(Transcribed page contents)
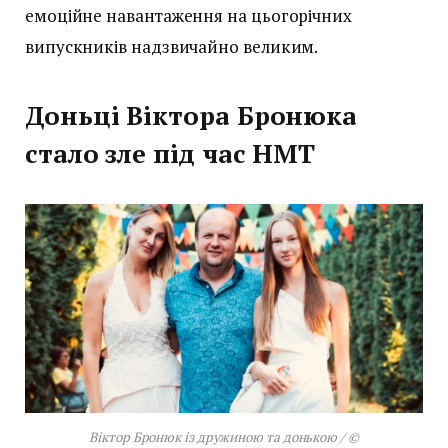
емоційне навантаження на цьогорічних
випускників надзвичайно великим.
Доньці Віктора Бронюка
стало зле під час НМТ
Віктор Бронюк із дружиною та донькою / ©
==
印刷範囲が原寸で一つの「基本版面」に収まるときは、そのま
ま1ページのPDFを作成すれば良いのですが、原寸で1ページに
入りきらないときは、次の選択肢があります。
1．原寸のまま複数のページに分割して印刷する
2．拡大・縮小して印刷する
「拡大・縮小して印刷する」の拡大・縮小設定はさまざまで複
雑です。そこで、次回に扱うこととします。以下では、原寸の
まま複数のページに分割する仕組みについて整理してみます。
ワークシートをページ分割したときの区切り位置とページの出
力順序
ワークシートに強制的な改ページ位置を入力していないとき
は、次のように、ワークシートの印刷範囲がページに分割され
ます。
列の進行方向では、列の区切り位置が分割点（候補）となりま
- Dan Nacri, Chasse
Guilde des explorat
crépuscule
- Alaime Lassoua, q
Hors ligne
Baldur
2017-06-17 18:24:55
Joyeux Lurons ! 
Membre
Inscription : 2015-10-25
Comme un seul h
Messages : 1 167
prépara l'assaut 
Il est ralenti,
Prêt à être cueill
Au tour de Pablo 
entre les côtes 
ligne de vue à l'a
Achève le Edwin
--
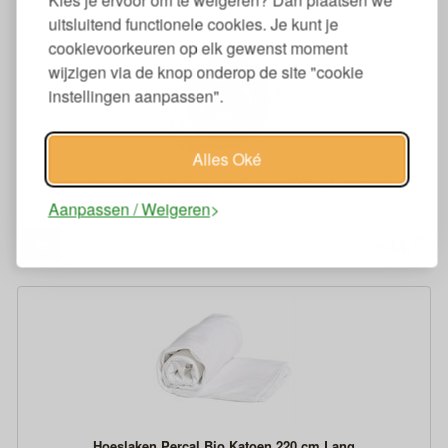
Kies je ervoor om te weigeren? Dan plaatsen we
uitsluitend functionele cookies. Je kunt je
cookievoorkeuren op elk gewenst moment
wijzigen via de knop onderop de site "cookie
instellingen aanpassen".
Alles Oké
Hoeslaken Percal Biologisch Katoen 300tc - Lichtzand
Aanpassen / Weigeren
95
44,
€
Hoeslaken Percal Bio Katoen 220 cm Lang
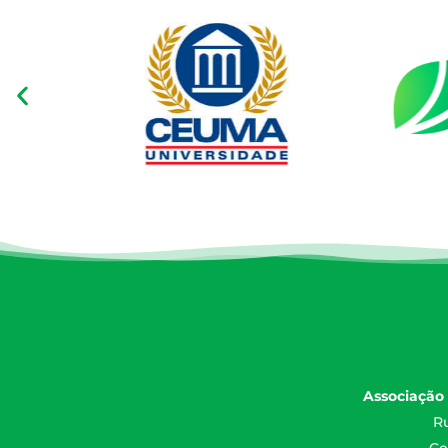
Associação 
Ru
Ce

■ About this task: Lines holding the word "縮小して印刷する" should be copied from the entries above.

■ Result of this task:
2．拡大・縮小して印刷する
「拡大・縮小して印刷する」の拡大・縮小設定はさまざまで複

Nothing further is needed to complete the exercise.